[Assignment]: Reproduce each line from the first in the data through the line that contains "188 155 8508" exactly; give nothing else.

+ + + + + + +

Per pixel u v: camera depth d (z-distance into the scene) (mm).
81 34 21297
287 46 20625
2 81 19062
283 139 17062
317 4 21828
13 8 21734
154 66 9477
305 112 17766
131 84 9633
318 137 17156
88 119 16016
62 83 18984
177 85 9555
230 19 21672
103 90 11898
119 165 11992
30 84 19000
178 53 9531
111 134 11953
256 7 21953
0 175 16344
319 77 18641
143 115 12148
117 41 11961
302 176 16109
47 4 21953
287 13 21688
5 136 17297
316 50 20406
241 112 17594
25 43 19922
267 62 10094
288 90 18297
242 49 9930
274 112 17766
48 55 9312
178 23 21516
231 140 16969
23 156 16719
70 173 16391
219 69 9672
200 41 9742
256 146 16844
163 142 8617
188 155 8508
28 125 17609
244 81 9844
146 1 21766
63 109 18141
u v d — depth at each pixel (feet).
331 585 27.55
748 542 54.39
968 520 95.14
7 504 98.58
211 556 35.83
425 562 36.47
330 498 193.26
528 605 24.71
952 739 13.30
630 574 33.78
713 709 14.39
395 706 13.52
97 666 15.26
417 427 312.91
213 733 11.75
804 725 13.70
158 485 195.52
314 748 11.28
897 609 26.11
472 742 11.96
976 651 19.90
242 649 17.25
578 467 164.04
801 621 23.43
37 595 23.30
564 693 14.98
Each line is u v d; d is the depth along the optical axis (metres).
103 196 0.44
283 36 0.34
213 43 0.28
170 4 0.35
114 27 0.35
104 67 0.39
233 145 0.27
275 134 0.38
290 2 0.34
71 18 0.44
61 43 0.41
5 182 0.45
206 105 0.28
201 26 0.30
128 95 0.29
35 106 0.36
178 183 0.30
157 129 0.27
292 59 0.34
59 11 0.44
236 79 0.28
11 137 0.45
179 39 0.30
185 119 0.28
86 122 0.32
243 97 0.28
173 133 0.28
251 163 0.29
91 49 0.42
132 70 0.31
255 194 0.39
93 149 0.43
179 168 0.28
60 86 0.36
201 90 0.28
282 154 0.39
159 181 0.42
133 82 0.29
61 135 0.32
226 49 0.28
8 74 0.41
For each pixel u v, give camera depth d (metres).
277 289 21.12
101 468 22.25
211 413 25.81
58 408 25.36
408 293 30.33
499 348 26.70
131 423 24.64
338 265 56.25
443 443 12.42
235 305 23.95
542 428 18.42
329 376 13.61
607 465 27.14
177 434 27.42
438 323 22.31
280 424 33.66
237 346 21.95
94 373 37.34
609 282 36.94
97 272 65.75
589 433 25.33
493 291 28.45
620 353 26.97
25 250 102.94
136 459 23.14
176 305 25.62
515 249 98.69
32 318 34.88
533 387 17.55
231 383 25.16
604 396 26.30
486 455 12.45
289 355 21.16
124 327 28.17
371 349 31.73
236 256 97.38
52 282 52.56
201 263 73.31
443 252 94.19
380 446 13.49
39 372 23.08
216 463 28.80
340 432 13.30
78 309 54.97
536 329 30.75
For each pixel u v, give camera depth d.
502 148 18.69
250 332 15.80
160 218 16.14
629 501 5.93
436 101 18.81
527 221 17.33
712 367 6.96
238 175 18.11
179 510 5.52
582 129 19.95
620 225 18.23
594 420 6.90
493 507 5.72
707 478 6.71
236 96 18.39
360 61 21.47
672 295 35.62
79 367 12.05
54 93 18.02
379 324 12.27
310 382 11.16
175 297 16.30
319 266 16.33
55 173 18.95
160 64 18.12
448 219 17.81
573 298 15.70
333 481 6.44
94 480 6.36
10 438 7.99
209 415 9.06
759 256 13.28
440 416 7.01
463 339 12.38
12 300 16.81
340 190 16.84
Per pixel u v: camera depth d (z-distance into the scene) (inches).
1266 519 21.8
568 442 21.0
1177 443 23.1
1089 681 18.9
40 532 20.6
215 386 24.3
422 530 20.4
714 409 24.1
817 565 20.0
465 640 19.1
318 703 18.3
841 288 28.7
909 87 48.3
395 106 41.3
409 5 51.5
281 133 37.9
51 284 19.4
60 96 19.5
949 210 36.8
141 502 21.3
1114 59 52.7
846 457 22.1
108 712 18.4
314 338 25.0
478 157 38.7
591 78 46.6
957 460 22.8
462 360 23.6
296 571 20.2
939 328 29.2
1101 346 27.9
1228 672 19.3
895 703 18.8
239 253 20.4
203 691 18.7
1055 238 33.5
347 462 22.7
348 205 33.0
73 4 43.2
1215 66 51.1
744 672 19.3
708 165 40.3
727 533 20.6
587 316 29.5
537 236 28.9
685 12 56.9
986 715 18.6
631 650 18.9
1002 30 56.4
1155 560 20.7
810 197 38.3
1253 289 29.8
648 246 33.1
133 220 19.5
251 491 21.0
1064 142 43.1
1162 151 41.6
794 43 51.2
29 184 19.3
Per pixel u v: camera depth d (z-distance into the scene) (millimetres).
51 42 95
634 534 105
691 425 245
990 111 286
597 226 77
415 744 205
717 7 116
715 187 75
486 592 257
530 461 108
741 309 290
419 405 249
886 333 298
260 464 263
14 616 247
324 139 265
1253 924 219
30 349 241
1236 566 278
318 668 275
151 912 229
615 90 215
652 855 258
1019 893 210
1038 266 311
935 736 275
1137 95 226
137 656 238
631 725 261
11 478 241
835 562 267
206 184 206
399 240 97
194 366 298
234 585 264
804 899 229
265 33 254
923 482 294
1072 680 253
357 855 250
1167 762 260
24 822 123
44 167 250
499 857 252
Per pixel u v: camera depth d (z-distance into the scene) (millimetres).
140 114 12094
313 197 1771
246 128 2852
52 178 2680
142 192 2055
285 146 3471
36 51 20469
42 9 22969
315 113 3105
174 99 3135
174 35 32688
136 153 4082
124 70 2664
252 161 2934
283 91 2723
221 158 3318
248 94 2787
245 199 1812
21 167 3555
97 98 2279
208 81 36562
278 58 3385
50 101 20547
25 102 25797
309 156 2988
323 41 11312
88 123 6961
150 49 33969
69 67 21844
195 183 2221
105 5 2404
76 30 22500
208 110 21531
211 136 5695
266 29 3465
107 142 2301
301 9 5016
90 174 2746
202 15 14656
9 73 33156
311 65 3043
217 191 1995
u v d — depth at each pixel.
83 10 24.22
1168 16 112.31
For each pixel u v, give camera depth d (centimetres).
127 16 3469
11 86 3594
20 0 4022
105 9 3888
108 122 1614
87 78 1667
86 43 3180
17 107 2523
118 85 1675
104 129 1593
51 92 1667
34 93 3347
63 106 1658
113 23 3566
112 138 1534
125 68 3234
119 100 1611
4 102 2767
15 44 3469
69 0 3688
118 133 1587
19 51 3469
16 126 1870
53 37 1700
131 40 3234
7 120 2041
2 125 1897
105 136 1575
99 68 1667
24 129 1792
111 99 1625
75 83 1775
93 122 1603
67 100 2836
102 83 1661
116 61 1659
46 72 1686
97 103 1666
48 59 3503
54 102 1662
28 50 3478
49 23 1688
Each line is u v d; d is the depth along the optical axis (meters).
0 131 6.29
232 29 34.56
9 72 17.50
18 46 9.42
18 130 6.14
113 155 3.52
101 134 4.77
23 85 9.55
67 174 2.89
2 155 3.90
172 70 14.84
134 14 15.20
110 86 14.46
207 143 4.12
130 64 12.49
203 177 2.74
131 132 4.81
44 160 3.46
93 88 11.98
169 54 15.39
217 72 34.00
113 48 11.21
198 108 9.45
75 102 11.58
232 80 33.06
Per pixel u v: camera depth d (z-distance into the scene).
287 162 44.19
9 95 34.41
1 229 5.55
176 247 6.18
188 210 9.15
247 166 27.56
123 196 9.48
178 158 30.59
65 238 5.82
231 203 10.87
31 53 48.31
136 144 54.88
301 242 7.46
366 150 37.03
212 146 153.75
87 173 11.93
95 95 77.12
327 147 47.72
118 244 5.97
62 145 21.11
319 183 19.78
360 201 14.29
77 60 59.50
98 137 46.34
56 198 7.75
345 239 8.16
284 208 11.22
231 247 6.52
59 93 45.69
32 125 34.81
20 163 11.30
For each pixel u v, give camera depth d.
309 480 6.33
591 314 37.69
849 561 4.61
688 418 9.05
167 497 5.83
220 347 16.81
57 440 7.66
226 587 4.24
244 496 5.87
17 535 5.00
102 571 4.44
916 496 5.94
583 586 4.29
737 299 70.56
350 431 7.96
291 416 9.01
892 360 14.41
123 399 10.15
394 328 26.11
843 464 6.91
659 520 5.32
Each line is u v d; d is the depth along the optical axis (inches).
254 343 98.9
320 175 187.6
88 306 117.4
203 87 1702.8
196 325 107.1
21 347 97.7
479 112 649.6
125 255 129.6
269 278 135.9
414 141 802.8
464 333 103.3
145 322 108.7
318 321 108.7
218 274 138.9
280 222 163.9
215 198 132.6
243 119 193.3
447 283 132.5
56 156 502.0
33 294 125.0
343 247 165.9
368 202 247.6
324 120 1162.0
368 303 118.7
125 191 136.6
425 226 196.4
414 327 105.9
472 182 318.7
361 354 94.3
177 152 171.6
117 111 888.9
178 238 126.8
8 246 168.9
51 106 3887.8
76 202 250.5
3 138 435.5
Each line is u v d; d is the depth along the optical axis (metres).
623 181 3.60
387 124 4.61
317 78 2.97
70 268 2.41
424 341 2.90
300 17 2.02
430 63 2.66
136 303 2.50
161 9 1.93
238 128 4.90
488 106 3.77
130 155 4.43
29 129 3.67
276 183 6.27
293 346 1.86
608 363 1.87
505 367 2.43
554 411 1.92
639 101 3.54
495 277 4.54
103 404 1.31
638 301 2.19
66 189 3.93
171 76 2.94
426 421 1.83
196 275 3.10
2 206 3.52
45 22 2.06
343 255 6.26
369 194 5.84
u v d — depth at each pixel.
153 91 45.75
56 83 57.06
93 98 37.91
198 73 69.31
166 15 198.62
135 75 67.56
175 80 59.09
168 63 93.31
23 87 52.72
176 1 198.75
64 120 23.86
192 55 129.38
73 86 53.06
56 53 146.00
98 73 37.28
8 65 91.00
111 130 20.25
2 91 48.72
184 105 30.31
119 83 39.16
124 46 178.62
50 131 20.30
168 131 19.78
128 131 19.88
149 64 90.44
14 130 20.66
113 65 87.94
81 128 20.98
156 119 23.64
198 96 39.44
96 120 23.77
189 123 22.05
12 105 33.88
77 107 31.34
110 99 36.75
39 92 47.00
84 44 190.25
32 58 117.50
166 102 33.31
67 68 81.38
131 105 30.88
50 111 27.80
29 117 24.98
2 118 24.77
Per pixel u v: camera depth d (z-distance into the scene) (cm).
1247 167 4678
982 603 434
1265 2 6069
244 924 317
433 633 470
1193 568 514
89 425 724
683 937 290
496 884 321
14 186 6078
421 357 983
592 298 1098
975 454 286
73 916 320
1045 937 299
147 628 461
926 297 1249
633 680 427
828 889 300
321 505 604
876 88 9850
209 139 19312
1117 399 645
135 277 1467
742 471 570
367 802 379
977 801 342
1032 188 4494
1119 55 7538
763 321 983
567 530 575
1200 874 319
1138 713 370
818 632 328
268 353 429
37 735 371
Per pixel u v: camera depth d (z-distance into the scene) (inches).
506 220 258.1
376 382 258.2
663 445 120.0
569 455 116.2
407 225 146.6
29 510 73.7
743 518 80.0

+ + + + + + +

[Answer space]:
Per pixel u v: camera depth d (z-distance into the scene) (mm).
81 34 21297
287 46 20625
2 81 19062
283 139 17062
317 4 21828
13 8 21734
154 66 9477
305 112 17766
131 84 9633
318 137 17156
88 119 16016
62 83 18984
177 85 9555
230 19 21672
103 90 11898
119 165 11992
30 84 19000
178 53 9531
111 134 11953
256 7 21953
0 175 16344
319 77 18641
143 115 12148
117 41 11961
302 176 16109
47 4 21953
287 13 21688
5 136 17297
316 50 20406
241 112 17594
25 43 19922
267 62 10094
288 90 18297
242 49 9930
274 112 17766
48 55 9312
178 23 21516
231 140 16969
23 156 16719
70 173 16391
219 69 9672
200 41 9742
256 146 16844
163 142 8617
188 155 8508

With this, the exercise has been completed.